Charter Communications, Comcast and Suddenlink rank among the best companies for watching Netflix, by the measure of best average bit rate.
Netflix released a chart of average bit rates of various major ISPs as they streamed Netflix content over the course of several weeks at the end of the fourth quarter.
The results hold little surprise. Cable operators were bunched among the top providers, at 2.5 Mbps or thereabouts. Phone companies, still relying largely on typically bandwidth-constrained DSL, occupied the middle, in the 1.9 Mbps area. Wireless providers came in at the bottom, clustered around 1.5 Mbps or so.
“Currently, our top HD streams are about 4800 kilobits per second,” noted Netflix director of content delivery Ken Florance in his blog post. “Clients may switch through a number of bitrates as they ramp up to the highest stream, or shift down from the highest stream if they cannot sustain play at that rate due to throughput constraints.
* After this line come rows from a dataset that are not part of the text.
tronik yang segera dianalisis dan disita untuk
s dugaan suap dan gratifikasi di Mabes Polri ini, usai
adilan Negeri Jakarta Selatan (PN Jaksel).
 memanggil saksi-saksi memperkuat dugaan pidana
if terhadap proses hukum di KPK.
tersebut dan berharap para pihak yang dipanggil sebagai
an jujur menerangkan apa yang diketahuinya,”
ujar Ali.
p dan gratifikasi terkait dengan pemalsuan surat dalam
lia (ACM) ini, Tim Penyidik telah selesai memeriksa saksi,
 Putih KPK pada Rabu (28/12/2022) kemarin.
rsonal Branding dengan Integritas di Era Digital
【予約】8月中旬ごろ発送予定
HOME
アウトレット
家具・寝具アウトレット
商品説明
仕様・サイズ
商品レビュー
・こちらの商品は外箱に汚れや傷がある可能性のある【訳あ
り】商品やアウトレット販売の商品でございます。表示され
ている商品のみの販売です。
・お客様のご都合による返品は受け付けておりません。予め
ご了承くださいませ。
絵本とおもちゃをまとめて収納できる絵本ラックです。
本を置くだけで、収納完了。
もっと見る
No client would sustain a 4800 stream from start to finish (there would at least be a few smaller streams averaged in for startup) but the higher the sustained average, the greater the throughput the client can achieve, and the greater the image quality over the duration of the play.”
Netflix recently signed a CDN deal with Level 3, causing an enormous amount of speculation whether it was about to cease working with other CDN partners, specifically Akamai. Florance’s post addressed that obliquely with a sentence clause suggesting Netflix will continue working with multiple CDNs (“as we use a number of CDNs”).
(There’s a separate chart for four Canadian providers that can be linked to on the main blog page.)